Required action =
For every line in the entries that contains "event", show the whole line.

Exercise data =
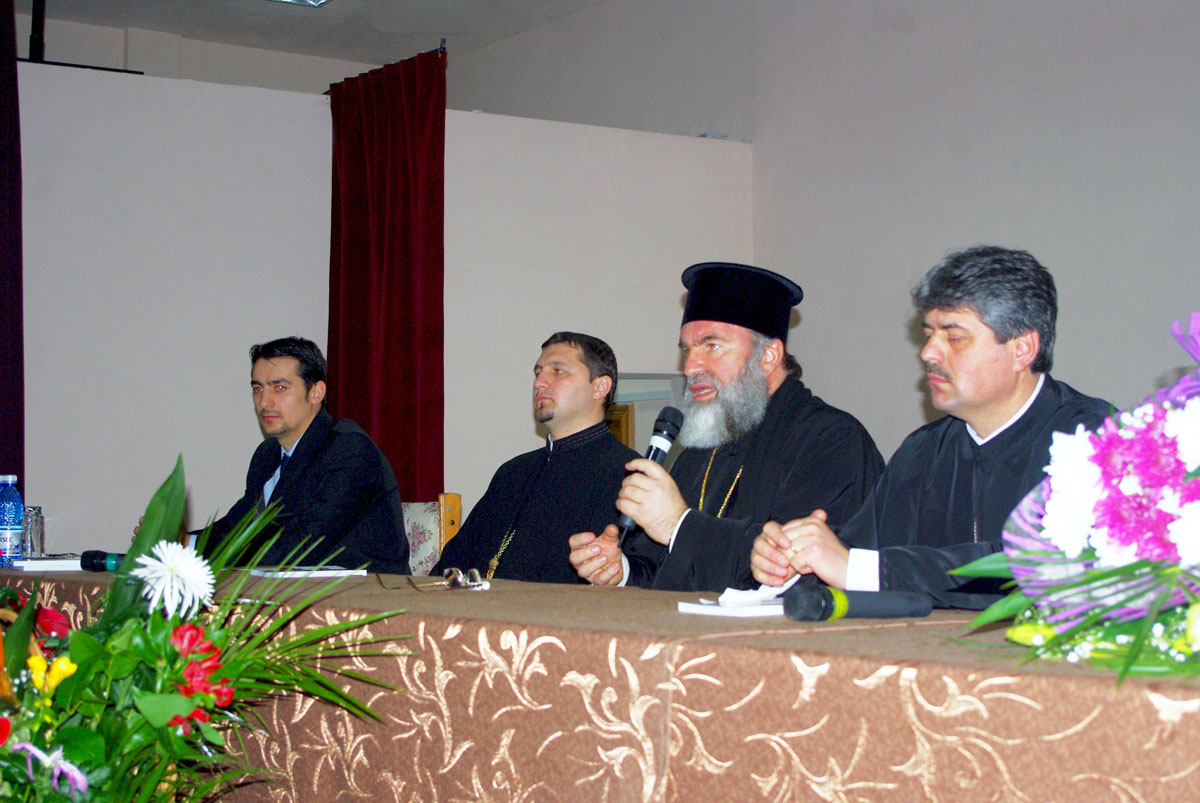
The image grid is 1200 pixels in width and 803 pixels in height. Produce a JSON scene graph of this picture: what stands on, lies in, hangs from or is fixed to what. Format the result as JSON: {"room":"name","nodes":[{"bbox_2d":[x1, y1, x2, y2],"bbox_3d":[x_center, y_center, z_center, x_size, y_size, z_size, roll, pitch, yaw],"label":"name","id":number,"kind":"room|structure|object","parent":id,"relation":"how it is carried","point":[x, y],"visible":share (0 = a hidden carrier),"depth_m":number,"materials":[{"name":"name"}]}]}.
{"room":"event hall","nodes":[
{"label":"event hall","id":0,"kind":"room"},
{"bbox_2d":[4,0,621,66],"bbox_3d":[-0.856,-2.052,5.713,5.976,0.120,7.630,1,-3,-35],"label":"ceiling","id":1,"kind":"structure","parent":0,"point":[430,29],"depth_m":9.16,"materials":[{"name":"paint"}]},
{"bbox_2d":[0,0,24,492],"bbox_3d":[-2.365,-0.197,6.516,0.818,2.689,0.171,1,-3,-35],"label":"curtain","id":2,"kind":"object","parent":1,"relation":"hanging from","point":[12,357],"visible":0.83,"depth_m":6.72,"materials":[{"name":"red fabric"}]},
{"bbox_2d":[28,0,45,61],"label":"black pole","id":3,"kind":"object","parent":1,"relation":"hanging from","point":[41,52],"visible":0.7,"depth_m":7.93,"materials":[{"name":"black metal"}]},
{"bbox_2d":[268,0,332,7],"bbox_3d":[-1.180,-1.684,7.336,0.424,0.191,0.453,1,-3,-35],"label":"ceiling light","id":4,"kind":"object","parent":1,"relation":"attached to","point":[313,1],"visible":0.98,"depth_m":7.58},
{"bbox_2d":[7,57,752,562],"bbox_3d":[-1.641,0.019,6.924,4.711,2.447,0.159,1,-3,-35],"label":"partition wall","id":5,"kind":"structure","parent":0,"point":[163,80],"depth_m":7.16,"materials":[{"name":"white paint"}]},
{"bbox_2d":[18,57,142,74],"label":"rod","id":6,"kind":"object","parent":5,"relation":"attached to","point":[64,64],"visible":0.54,"depth_m":7.23,"materials":[{"name":"black metal"}]},
{"bbox_2d":[325,40,447,93],"bbox_3d":[-0.878,-1.341,7.697,0.138,0.062,1.017,1,-3,-35],"label":"curtain rod","id":7,"kind":"object","parent":5,"relation":"attached to","point":[440,50],"visible":0.34,"depth_m":7.44,"materials":[{"name":"black metal"}]},
{"bbox_2d":[327,43,446,505],"bbox_3d":[-0.820,-0.030,7.208,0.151,2.550,0.779,1,-3,-35],"label":"red curtain","id":8,"kind":"object","parent":7,"relation":"hanging from","point":[407,373],"visible":0.73,"depth_m":7.19,"materials":[{"name":"red fabric"}]},
{"bbox_2d":[608,372,683,453],"bbox_3d":[0.085,0.349,7.978,0.668,0.896,0.284,1,-3,-35],"label":"door","id":9,"kind":"object","parent":5,"relation":"in","point":[635,415],"visible":0.2,"depth_m":8.01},
{"bbox_2d":[433,332,636,583],"bbox_3d":[-0.113,0.315,4.993,0.629,0.983,0.580,-1,-3,29],"label":"man","id":10,"kind":"object","parent":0,"point":[588,389],"visible":0.69,"depth_m":4.91},
{"bbox_2d":[573,262,887,589],"bbox_3d":[0.298,0.326,4.102,0.633,1.250,0.636,1,-2,-17],"label":"man","id":11,"kind":"object","parent":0,"point":[712,408],"visible":0.75,"depth_m":4.02},
{"bbox_2d":[617,405,685,541],"bbox_3d":[0.096,0.135,3.792,0.135,0.248,0.109,1,-3,-35],"label":"microphone","id":12,"kind":"object","parent":11,"relation":"in","point":[675,427],"visible":0.76,"depth_m":3.79,"materials":[{"name":"black metal"}]},
{"bbox_2d":[440,0,1199,470],"bbox_3d":[1.862,-0.537,6.235,0.193,3.376,8.321,1,-3,-35],"label":"right wall","id":13,"kind":"structure","parent":0,"point":[992,223],"depth_m":7.16,"materials":[{"name":"grey paint"}]},
{"bbox_2d":[748,246,1118,607],"bbox_3d":[0.640,0.311,3.261,0.604,1.144,0.645,1,-3,-35],"label":"man","id":14,"kind":"object","parent":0,"point":[989,340],"visible":0.63,"depth_m":3.19},
{"label":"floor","id":15,"kind":"structure","parent":0,"visible":0},
{"bbox_2d":[0,453,410,802],"bbox_3d":[-0.687,0.428,2.506,0.855,0.733,0.845,1,-3,-35],"label":"flower arrangement","id":16,"kind":"object","parent":15,"relation":"on","point":[189,705],"visible":0.98,"depth_m":2.44,"materials":[{"name":"plant"}]},
{"bbox_2d":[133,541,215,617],"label":"white flower","id":17,"kind":"object","parent":16,"relation":"in","point":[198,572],"visible":0.92,"depth_m":2.65,"materials":[{"name":"white plant"}]},
{"bbox_2d":[401,493,462,575],"bbox_3d":[-0.730,0.707,5.594,0.571,0.859,0.592,1,-3,-35],"label":"chair","id":18,"kind":"object","parent":15,"relation":"on","point":[416,513],"visible":0.22,"depth_m":5.75,"materials":[{"name":"white fabric"}]},
{"bbox_2d":[191,336,414,572],"bbox_3d":[-0.889,0.272,5.494,0.668,0.906,0.571,-2,-3,36],"label":"man","id":19,"kind":"object","parent":18,"relation":"on","point":[341,488],"visible":0.7,"depth_m":5.36},
{"bbox_2d":[0,563,1199,802],"bbox_3d":[-0.176,0.679,3.195,1.146,0.698,3.674,1,-3,-35],"label":"table","id":20,"kind":"object","parent":15,"relation":"on","point":[762,654],"visible":0.82,"depth_m":2.24,"materials":[{"name":"brown fabric"}]},
{"bbox_2d":[0,473,24,567],"bbox_3d":[-1.297,0.257,4.144,0.075,0.206,0.075,-2,-3,38],"label":"water bottle","id":21,"kind":"object","parent":20,"relation":"on","point":[10,516],"visible":0.99,"depth_m":4.12,"materials":[{"name":"clear plastic"}]},
{"bbox_2d":[21,506,44,558],"bbox_3d":[-1.289,0.296,4.302,0.062,0.121,0.064,1,-3,-35],"label":"drinking glass","id":22,"kind":"object","parent":20,"relation":"on","point":[31,534],"visible":0.95,"depth_m":4.28,"materials":[{"name":"clear glass"}]},
{"bbox_2d":[10,557,83,572],"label":"book","id":23,"kind":"object","parent":20,"relation":"on","point":[38,565],"visible":0.67,"depth_m":4.05,"materials":[{"name":"white paper"}]},
{"bbox_2d":[80,549,124,571],"bbox_3d":[-1.003,0.331,3.990,0.206,0.060,0.058,-1,-2,21],"label":"microphone","id":24,"kind":"object","parent":20,"relation":"on","point":[95,556],"visible":0.66,"depth_m":3.99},
{"bbox_2d":[248,566,369,579],"bbox_3d":[-0.606,0.347,3.899,0.215,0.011,0.202,1,-3,-35],"label":"paper","id":25,"kind":"object","parent":20,"relation":"on","point":[332,572],"visible":0.97,"depth_m":3.83,"materials":[{"name":"white paper"}]},
{"bbox_2d":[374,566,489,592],"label":"eyeglasses","id":26,"kind":"object","parent":20,"relation":"on","point":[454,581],"visible":0.98,"depth_m":3.28,"materials":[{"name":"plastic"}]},
{"bbox_2d":[675,598,786,617],"bbox_3d":[0.220,0.279,2.610,0.178,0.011,0.151,1,-3,-35],"label":"paper","id":27,"kind":"object","parent":20,"relation":"on","point":[703,607],"visible":0.81,"depth_m":2.55,"materials":[{"name":"white paper"}]},
{"bbox_2d":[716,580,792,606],"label":"tissue","id":28,"kind":"object","parent":27,"relation":"on","point":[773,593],"visible":0.66,"depth_m":2.67,"materials":[{"name":"white paper"}]},
{"bbox_2d":[783,583,931,620],"bbox_3d":[0.331,0.261,2.473,0.242,0.057,0.066,1,-3,-35],"label":"microphone","id":29,"kind":"object","parent":20,"relation":"on","point":[813,600],"visible":0.98,"depth_m":2.46,"materials":[{"name":"black"}]},
{"bbox_2d":[949,304,1199,686],"bbox_3d":[0.648,0.082,1.859,0.555,0.385,0.575,1,-3,-35],"label":"flower arrangement","id":30,"kind":"object","parent":20,"relation":"on","point":[1151,612],"visible":0.98,"depth_m":1.81,"materials":[{"name":"plant"}]}
]}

Exercise response =
{"room":"event hall","nodes":[
{"label":"event hall","id":0,"kind":"room"},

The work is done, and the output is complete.